# PROBLEM DETAILS:
Your job is to print, exactly, the lines in the data below from the line with "Können trockene Augen Migräne und" through the line with "verwerkt, bijvoorbeeld door", both included, and to omit any picture.

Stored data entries

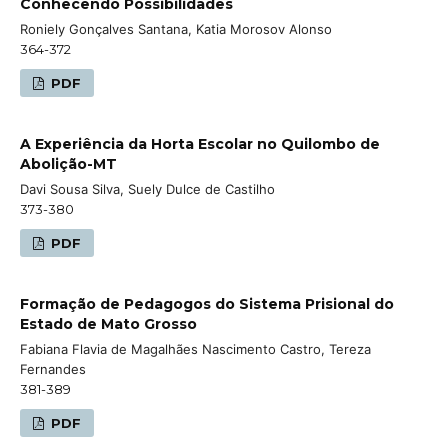
Conhecendo Possibilidades
Roniely Gonçalves Santana, Katia Morosov Alonso
364-372
PDF
A Experiência da Horta Escolar no Quilombo de
Abolição-MT
Davi Sousa Silva, Suely Dulce de Castilho
373-380
PDF
Formação de Pedagogos do Sistema Prisional do
Estado de Mato Grosso
Fabiana Flavia de Magalhães Nascimento Castro, Tereza
Fernandes
381-389
PDF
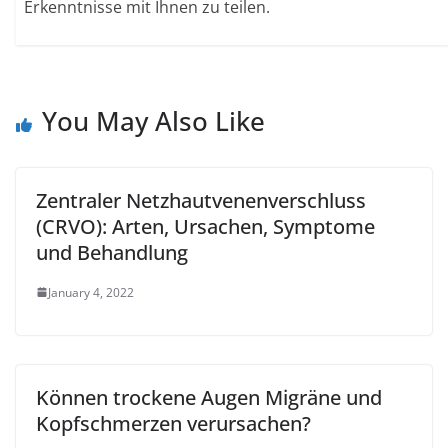
Erkenntnisse mit Ihnen zu teilen.
You May Also Like
Zentraler Netzhautvenenverschluss
(CRVO): Arten, Ursachen, Symptome
und Behandlung
January 4, 2022
Können trockene Augen Migräne und
Kopfschmerzen verursachen?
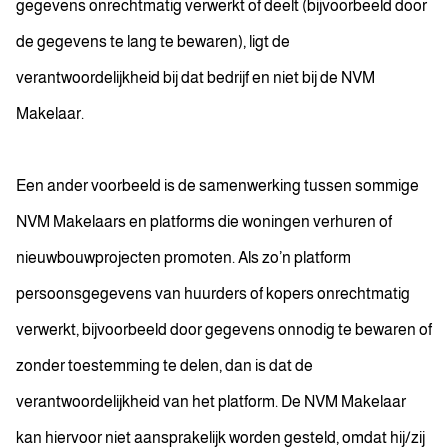
gegevens onrechtmatig verwerkt of deelt (bijvoorbeeld door
de gegevens te lang te bewaren), ligt de
verantwoordelijkheid bij dat bedrijf en niet bij de NVM
Makelaar.
Een ander voorbeeld is de samenwerking tussen sommige
NVM Makelaars en platforms die woningen verhuren of
nieuwbouwprojecten promoten. Als zo’n platform
persoonsgegevens van huurders of kopers onrechtmatig
verwerkt, bijvoorbeeld door gegevens onnodig te bewaren of
zonder toestemming te delen, dan is dat de
verantwoordelijkheid van het platform. De NVM Makelaar
kan hiervoor niet aansprakelijk worden gesteld, omdat hij/zij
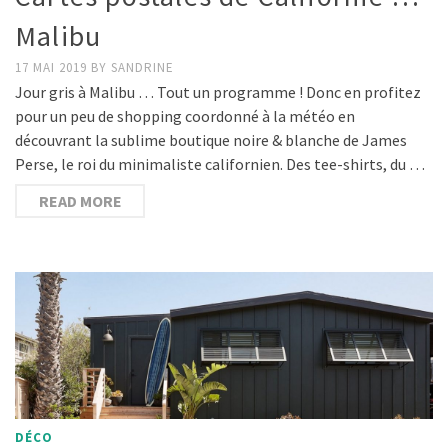
Malibu
17 MAI 2019
BY
SANDRINE
Jour gris à Malibu … Tout un programme ! Donc en profitez
pour un peu de shopping coordonné à la météo en
découvrant la sublime boutique noire & blanche de James
Perse, le roi du minimaliste californien. Des tee-shirts, du …
READ MORE
DÉCO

# PROBLEM SOLUTION:
Können trockene Augen Migräne und
Kopfschmerzen verursachen?
gegevens onrechtmatig verwerkt of deelt (bijvoorbeeld door
de gegevens te lang te bewaren), ligt de
verantwoordelijkheid bij dat bedrijf en niet bij de NVM
Makelaar.
Een ander voorbeeld is de samenwerking tussen sommige
NVM Makelaars en platforms die woningen verhuren of
nieuwbouwprojecten promoten. Als zo’n platform
persoonsgegevens van huurders of kopers onrechtmatig
verwerkt, bijvoorbeeld door gegevens onnodig te bewaren of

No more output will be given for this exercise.